You made an exasperated noise and whirled and headed for my bedroom. I got a glass from the cabinet and started to pour water. Thinking again, I got two wine glasses from over the refrigerator, and grabbed the bottle of merlot that had been sitting on the counter for a few months now. I opened it and filled the glasses, and turned and walked down the hall to my room.
I mostly succeeded in concealing my surprise in finding you naked on my bed, languidly masturbating. You barely looked up as I came in. Your cunt, red-brown hair trimmed close, was swollen and red from your masturbation, and your nipples were puckered and erect. Your slight frame and pale, chalk-white skin made you look like a doll to me, most times, though I knew you could fight. I still can’t forget the shock of a surprise bloody lip from a 95-pound sparring partner. This was the first time I had seen you completely naked. Nearly no hips, though I could tell that from dancing with you. Trying to play off the surprise, I handed one of the glasses to you and sat down on the edge of the bed.
“refreshment? You must be tired.”
Ignoring the bait, you took the wine and sat up against the headboard, splaying your legs lewdly. I took my shoes, socks and shirt off, then turned and sat lotus at the foot of the bed, looking you up and down as we both drank the wine. Catching me staring, you dipped two fingers into your wine and, leaning back, used them to spread the lips of your cunt wide, exposing your clit.
“want some?”
The look in your eye caught me. The anticipation. The fear. The vulnerability. I hid these same emotions from you, behind the aggression, the sarcasm. Laying back against the head of my bed, spreading your Escort Kuşadası sex wide and offering yourself to me, I couldn’t turn you down. It was too heartbreakingly beautiful.
Slowly, watching you watch me, I kneeled up. I slowly reached out, and placed my hands on the inside of each of your knees. You were all eyes, locked on me, wondering what was coming. I kept moving forward, and in one smooth motion, brought my face to your pussy. I had been able to smell you from three feet away, and as I brough my mouth down on your lips, the scent of you filled my head. Sharp, sweet like something both organic and metallic, it was at that moment the most sensually satisfying thing I had ever known.
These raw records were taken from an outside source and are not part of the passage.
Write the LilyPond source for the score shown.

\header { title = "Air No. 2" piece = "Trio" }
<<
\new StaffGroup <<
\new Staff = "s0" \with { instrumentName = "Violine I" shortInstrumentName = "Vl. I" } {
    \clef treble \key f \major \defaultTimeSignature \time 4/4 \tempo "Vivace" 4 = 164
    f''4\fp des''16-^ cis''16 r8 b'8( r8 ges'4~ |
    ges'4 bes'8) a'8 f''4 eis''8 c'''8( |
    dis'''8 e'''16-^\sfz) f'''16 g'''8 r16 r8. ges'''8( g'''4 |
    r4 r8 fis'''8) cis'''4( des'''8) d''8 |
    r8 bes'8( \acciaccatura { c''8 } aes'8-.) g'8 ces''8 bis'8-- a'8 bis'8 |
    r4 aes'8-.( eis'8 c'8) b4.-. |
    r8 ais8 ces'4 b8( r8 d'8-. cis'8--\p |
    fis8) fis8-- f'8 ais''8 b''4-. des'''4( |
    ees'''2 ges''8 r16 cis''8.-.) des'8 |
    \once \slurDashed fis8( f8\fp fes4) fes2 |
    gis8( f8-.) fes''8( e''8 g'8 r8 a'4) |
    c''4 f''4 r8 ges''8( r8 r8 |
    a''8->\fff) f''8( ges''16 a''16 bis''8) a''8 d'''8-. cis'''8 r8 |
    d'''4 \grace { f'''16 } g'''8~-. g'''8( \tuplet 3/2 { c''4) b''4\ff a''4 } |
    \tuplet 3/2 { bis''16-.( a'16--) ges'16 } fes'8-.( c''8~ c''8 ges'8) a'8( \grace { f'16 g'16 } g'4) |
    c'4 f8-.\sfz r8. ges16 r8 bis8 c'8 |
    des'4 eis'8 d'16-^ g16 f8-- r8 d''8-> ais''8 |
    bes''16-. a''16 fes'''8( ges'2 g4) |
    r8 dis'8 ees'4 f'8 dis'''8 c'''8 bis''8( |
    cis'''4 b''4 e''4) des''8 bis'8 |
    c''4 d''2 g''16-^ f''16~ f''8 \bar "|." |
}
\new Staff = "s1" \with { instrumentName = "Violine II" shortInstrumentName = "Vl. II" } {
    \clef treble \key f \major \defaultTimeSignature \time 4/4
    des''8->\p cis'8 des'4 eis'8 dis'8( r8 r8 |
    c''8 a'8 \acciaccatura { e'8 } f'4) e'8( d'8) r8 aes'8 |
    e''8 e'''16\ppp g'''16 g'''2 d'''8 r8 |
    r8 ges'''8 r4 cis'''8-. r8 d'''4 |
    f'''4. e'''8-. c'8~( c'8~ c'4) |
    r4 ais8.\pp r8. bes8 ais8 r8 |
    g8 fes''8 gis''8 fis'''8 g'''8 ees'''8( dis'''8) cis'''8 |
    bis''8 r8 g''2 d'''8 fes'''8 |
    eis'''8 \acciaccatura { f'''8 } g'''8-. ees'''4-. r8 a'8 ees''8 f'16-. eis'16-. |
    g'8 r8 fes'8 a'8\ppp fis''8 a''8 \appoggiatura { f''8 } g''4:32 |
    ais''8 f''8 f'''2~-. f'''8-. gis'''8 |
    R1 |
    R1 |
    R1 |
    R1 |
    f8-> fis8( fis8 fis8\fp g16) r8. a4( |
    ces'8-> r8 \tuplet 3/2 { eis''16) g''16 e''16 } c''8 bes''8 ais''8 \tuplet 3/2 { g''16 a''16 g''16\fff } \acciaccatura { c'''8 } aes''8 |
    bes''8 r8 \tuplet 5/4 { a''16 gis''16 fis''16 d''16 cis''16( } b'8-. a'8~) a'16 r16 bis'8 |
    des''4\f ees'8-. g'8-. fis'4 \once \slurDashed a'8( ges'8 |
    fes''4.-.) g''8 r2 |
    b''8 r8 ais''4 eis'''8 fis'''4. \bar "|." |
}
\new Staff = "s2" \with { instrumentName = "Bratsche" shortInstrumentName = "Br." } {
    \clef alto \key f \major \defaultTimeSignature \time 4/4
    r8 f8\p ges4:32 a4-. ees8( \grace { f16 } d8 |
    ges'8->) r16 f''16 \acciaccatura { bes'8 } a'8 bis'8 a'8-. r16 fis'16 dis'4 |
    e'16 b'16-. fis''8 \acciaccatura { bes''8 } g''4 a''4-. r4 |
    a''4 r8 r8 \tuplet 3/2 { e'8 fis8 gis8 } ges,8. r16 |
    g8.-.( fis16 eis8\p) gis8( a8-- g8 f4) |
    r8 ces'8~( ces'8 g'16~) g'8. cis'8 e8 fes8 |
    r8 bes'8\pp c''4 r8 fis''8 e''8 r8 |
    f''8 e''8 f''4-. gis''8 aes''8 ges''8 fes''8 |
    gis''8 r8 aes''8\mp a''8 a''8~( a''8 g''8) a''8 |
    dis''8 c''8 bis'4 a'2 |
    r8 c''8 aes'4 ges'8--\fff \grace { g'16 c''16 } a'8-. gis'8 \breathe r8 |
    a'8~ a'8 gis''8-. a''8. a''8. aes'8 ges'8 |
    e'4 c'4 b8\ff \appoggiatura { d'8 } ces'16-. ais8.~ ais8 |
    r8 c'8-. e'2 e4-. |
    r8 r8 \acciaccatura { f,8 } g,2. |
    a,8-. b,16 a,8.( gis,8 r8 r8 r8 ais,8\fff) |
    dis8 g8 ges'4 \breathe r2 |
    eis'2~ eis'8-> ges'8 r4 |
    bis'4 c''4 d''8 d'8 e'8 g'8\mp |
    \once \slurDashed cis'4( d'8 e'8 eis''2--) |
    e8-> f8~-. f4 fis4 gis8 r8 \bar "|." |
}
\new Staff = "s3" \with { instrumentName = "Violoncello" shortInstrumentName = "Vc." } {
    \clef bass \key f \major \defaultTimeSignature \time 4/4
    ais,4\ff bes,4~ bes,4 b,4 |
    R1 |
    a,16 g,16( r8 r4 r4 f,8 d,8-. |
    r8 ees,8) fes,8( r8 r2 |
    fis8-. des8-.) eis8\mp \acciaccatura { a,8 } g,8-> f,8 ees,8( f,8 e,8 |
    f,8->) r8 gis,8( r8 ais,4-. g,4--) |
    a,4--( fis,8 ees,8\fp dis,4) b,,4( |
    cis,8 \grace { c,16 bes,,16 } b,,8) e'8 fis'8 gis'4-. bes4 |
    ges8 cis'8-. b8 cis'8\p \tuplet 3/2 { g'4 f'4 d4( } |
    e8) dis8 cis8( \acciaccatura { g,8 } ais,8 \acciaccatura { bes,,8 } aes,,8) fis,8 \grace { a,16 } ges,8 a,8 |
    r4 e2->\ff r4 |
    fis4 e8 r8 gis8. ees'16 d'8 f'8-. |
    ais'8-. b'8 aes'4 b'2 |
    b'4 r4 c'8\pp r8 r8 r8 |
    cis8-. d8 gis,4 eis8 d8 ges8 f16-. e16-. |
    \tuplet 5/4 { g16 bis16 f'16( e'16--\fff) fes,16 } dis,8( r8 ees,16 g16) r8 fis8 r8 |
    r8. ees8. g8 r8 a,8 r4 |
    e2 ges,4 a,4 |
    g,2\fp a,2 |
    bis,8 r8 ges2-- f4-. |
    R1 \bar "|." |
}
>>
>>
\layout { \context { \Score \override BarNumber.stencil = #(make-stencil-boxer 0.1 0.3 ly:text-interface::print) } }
You sighed out loud, from deep inside you, and brought your hands around to the back of my head, gripping my short hair and grinding your cunt into my face. I sucked your inner lips into my mouth, tugging on your clit, and nipped at them with my teeth. You squealed, and brought your legs together around my head, desperately pulling me against you harder. I quickly grabbed your wrists, and pulled your arms around your knees and down to your sides, pinning you and pulling you farther down on the bed. I began to flick my tongue up and down across your clit quickly. This was something you had mentioned liking to me in one of our conversations about sex. You were serious.
I was surprised to learn how quickly I began to take advantage of all you had told me about your sexuality. I knew that you wanted your arms pinned down. You struggled and pulled against my grip, but I had no trouble controlling you. Our strength and size were so far apart, there was no question of control. I could anticipate, too, the deep, throaty groan that rewarded me for sinking my thumb into your ass as I ate you out. That I could hold almost your entire ass in the palms of my hands, not even having to spread my fingers far, suddenly struck me as the sexiest thing I could imagine. You came, and I looked up at you, one of your hands pulling on your nipple, the other entwined in my hair, your eyes squeezed shut as you screamed.
As your orgasm tapered off, your face lit up, eyes wide.
“fuck me. I don’t want to wait anymore.”